Bolsonaro com o presidente do Congresso, Rodrigo Pacheco, ao lado do presidente da Câmara, Arthur Lira - Fabio Rodrigues Pozzebom/Agência Brasil
Bolsonaro com o presidente do Congresso, Rodrigo Pacheco, ao lado do presidente da Câmara, Arthur Lira Imagem: Fabio Rodrigues Pozzebom/Agência Brasil

Gabriela Vinhal

Do UOL, em Brasília

05/07/2022 04h00

A quase três meses das eleições, parlamentares governistas têm pressa para articular o andamento das pautas defendidas pelo presidente Jair Bolsonaro (PL) para dar recado ao eleitor até 2 de outubro. Enquanto os projetos defendidos pelo "bolsonarismo raiz", mais ideológicos, naufragam, ganham fôlego ao menos aqueles de viés econômico e, principalmente, os que miram no assistencialismo.

Mas o prognóstico é ruim: de agora até o dia do primeiro turno, a tendência é que o ritmo de votações diminua, uma vez que congressistas se dividem entre Brasília e suas bases eleitorais para dar andamento às campanhas. O Centrão, contudo, está empenhado em tentar reduzir a rejeição do presidente e conquistar o eleitorado mais pobre, por exemplo.

Com isso, a "PEC (proposta de emenda à Constituição) das Bondades", que autoriza o gasto de mais de R$ 40 bilhões para financiar subsídio a caminhoneiros e taxistas em ano eleitoral, além de autorizar a ampliação das parcelas do Auxílio Brasil, avançou no Congresso e foi aprovada na última quinta no Senado.

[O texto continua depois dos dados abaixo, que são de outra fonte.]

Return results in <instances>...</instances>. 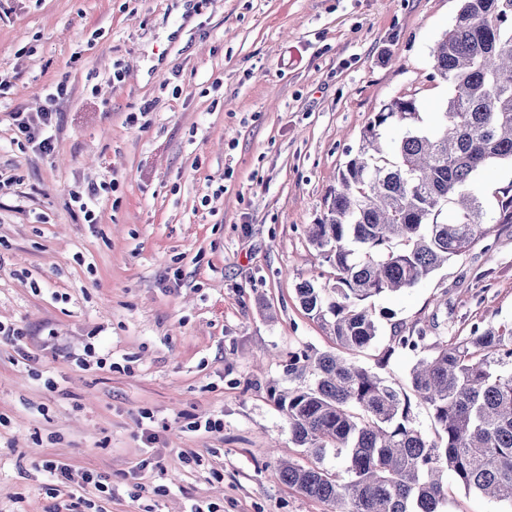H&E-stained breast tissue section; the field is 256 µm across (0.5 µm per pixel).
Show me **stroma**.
Masks as SVG:
<instances>
[{"mask_svg": "<svg viewBox=\"0 0 512 512\" xmlns=\"http://www.w3.org/2000/svg\"><path fill=\"white\" fill-rule=\"evenodd\" d=\"M460 5L0 0V322L34 355L0 338V512H50L51 458L105 512H325L272 473L305 459L280 407L301 385L289 353L336 349L297 298L333 281L305 228L384 104L439 121L432 49ZM43 109L47 154L12 120ZM91 183L94 224L70 199ZM371 307L370 368L402 326L511 324L512 224ZM88 348L109 367L80 366ZM208 417L222 429L187 430Z\"/></svg>", "mask_w": 512, "mask_h": 512, "instance_id": "1", "label": "stroma"}]
</instances>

O texto deve ser aprovado na Câmara nesta semana, se tiver a tramitação encurtada pelo presidente da Casa, Arthur Lira (PP-AL). Isso porque Lira, aliado de Bolsonaro, pode apensar a proposta à PEC dos biocombustíveis, que já é analisada pelos deputados. A manobra regimental, entretanto, é criticada pela oposição.

Prioridades esvaziadas

A lista de 45 propostas enviadas neste ano por Bolsonaro como prioridade para análise dos parlamentares não avançou e apenas sete delas foram aprovadas na Câmara e no Senado até o momento — o equivalente a 15% do total.

Regulamentação do homeschooling, flexibilização do porte de armas e redução da maioridade penal são algumas das propostas bolsonaristas que fracassaram no Congresso.

Na Câmara, por exemplo, foi aprovado o texto que cria regras para a educação domiciliar. Apesar de ser uma pauta do Executivo, era também defendida pela bancada evangélica, aliada do presidente. No entanto, desde que chegou no Senado, não caminhou.

O líder do governo no Senado, Carlos Portinho (PL), admitiu a falta de consenso em torno do texto e afirmou que o foco do governo neste ano é reduzir o preço dos combustíveis e combater a alta inflação que assola a população brasileira. Apesar do revés, Portinho afirmou que o Palácio do Planalto ainda tem poder de pautar o Legislativo.

Mas, das 38 propostas que ainda não foram analisadas, além do homeschooling, apenas seis chegaram a passar por ao menos uma das Casas Legislativas, mas não tiveram sucesso na outra. O restante nem sequer saiu das comissões — primeira etapa de tramitação — ou foram formalizadas.

Composição da base

Para o analista André Santos, da Contatos Assessoria Política, o baixo aproveitamento reflete a "base aliada instável" de Bolsonaro no Legislativo desde 2019, primeiro ano do mandato.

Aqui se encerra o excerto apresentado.